22nd September 2014, 20:09
Yes, she is a Stalinist, which disqualifies her from the label communist. She said she supports Cuba and its developments, which implies the liberalising of the economy as well. OP is apparently a 'half-Stalinist half-mainstream socialdemocrat', since he believes presidency will further communism.

This is BS. When Allende took over Chile in 1970 the capitalists reactionaries in the U.S. were not slow in learning that capitalism was being seriously threatened by PRESIDENT Allende and that their corporate interests were going to be nationalized. :rolleyes:

Tim Cornelis
24th September 2014, 13:53
This is BS. When Allende took over Chile in 1970 the capitalists reactionaries in the U.S. were not slow in learning that capitalism was being seriously threatened by PRESIDENT Allende and that their corporate interests were going to be nationalized. :rolleyes:

Why are you emphasising PRESIDENT?

This is BS. If you think nationalisation in and of itself is a socialist measure in and of itself, then you are not a communist. Pure and simple. Socialism is about common ownership of the means of production, not state property. As long as the direct producers continue to confront the objective conditions of their labour as alien property, there is private property. Private property is not confined to individual ownership, or ownership by private individuals. Private property can take the form of state private property, collective private property, individual private property, or private property under association. Allende's measures, and nationalisation under the bourgeois state, did not and does not challenge or abolish capitalism.

"the transformation — either into joint-stock companies and trusts, or into State-ownership — does not do away with the capitalistic nature of the productive forces. In the joint-stock companies and trusts, this is obvious. And the modern State, again, is only the organization that bourgeois society takes on in order to support the external conditions of the capitalist mode of production against the encroachments as well of the workers as of individual capitalists. The modern state, no matter what its form, is essentially a capitalist machine — the state of the capitalists, the ideal personification of the total national capital. The more it proceeds to the taking over of productive forces, the more does it actually become the national capitalist, the more citizens does it exploit. The workers remain wage-workers — proletarians.
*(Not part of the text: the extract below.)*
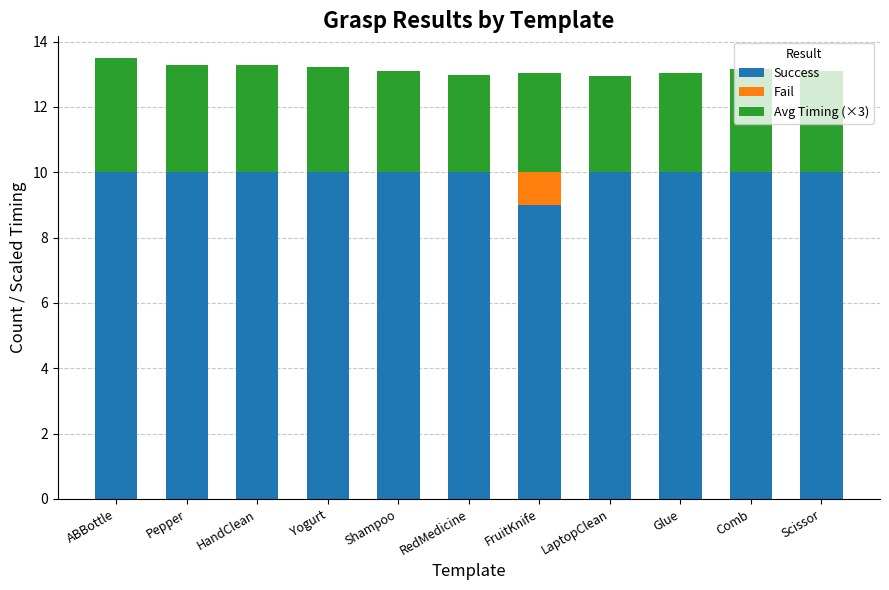

True or false: Success has a value of 6.3 at Pepper.

False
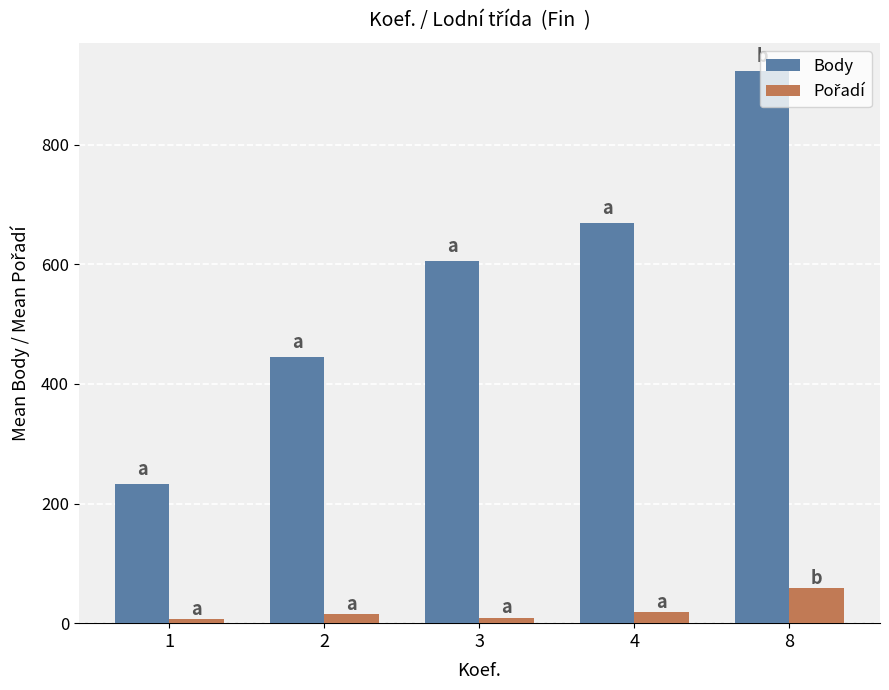

What is the difference between the maximum and minimum values in the Body series?

691.3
The capitalist relation is not done away with. It is, rather, brought to a head. But, brought to a head, it topples over. State-ownership of the productive forces is not the solution of the conflict, but concealed within it are the technical conditions that form the elements of that solution."
(Engels, Socialism: Utopian and Scientific)

The workers remain wage-workers are they neither own nor control the means of production, which is under state control, they remain dispossessed, and therefore confront the objective conditions of their labour as alien property. Such state ownership is private class property.

Of course, expropriation/nationalisation by a bourgeois state of corporations or businesses undermine the interests of the specific owners if they are removed from their access to capital. But the social relationship of capital is not abolished through state ownership in and of itself. It merely changes the faces of the personalised representatives of Capital (vs. Labour). This is different from social revolution which threatens the interests of the general owners, the capitalist class as a whole, by removing them from their access to capital, by undermining capital itself.
Therefore, nationalisation can trigger a reaction to it similar to a threat of socialisation (as socialisation too removes their access to capital).

Marxism 101.

If nationalisation, as you seem to claim, is a socialist measure as the corporate interests of (multi)national states is undermined, then where do you draw the line? Iran, India, Western Europe, Burma, Saudi Arabia, all have or had extensive state ownership, planning, and control over the 'commanding heights' of the economy.